- [ASSIGNED TASK]: Copy out the entries below word for word, omitting the pictures.

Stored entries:

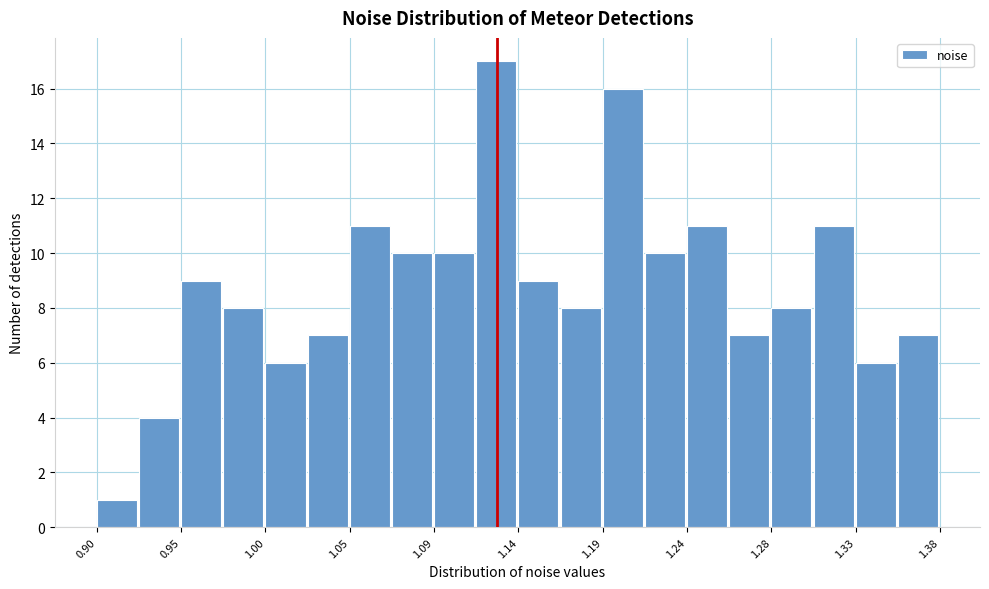

Reading left to right, list every bar in this chart as the range it spans on the x-axis followed by its height. Neither the bar edges nor the heights are printed on the chart, so give them approximately, as read against the axes.

0.905 to 0.930: 1
0.930 to 0.950: 4
0.950 to 0.975: 9
0.975 to 1.000: 8
1.000 to 1.025: 6
1.025 to 1.045: 7
1.045 to 1.070: 11
1.070 to 1.095: 10
1.095 to 1.120: 10
1.120 to 1.140: 17
1.140 to 1.165: 9
1.165 to 1.190: 8
1.190 to 1.215: 16
1.215 to 1.235: 10
1.235 to 1.260: 11
1.260 to 1.285: 7
1.285 to 1.310: 8
1.310 to 1.330: 11
1.330 to 1.355: 6
1.355 to 1.380: 7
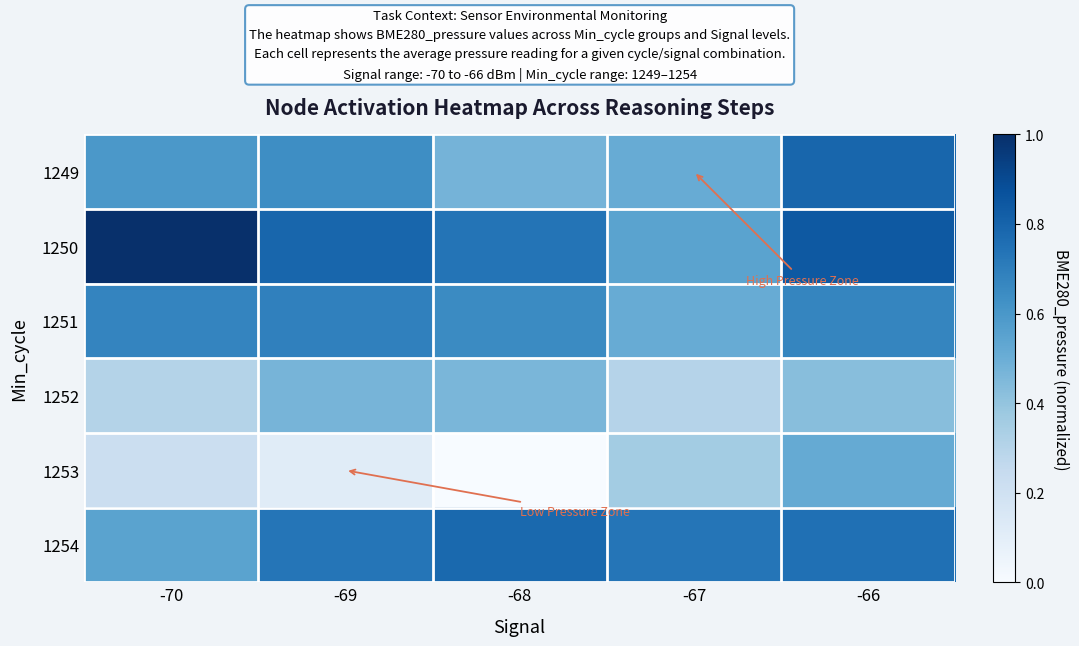

How many categories are shown in the chart?

5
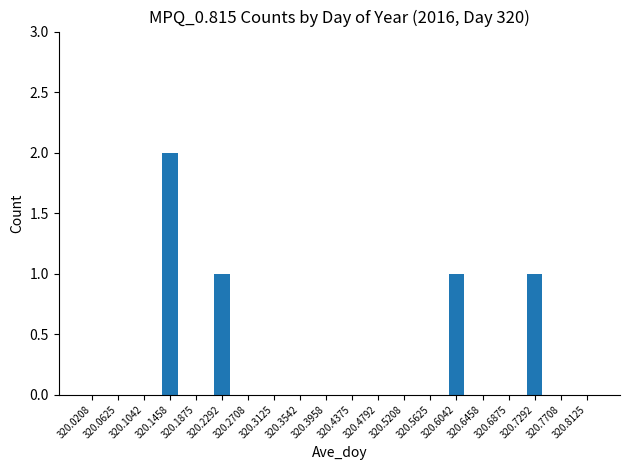

Between 320.4792 and 320.6042, which is larger?

320.6042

- [RESPONSE]:
Reading left to right, list every bar in this chart as the range it spans on the x-axis followed by its height. Neither the bar edges nor the heights are printed on the chart, so give them approximately, as read against the axes.

0.905 to 0.930: 1
0.930 to 0.950: 4
0.950 to 0.975: 9
0.975 to 1.000: 8
1.000 to 1.025: 6
1.025 to 1.045: 7
1.045 to 1.070: 11
1.070 to 1.095: 10
1.095 to 1.120: 10
1.120 to 1.140: 17
1.140 to 1.165: 9
1.165 to 1.190: 8
1.190 to 1.215: 16
1.215 to 1.235: 10
1.235 to 1.260: 11
1.260 to 1.285: 7
1.285 to 1.310: 8
1.310 to 1.330: 11
1.330 to 1.355: 6
1.355 to 1.380: 7

How many categories are shown in the chart?

5

Between 320.4792 and 320.6042, which is larger?

320.6042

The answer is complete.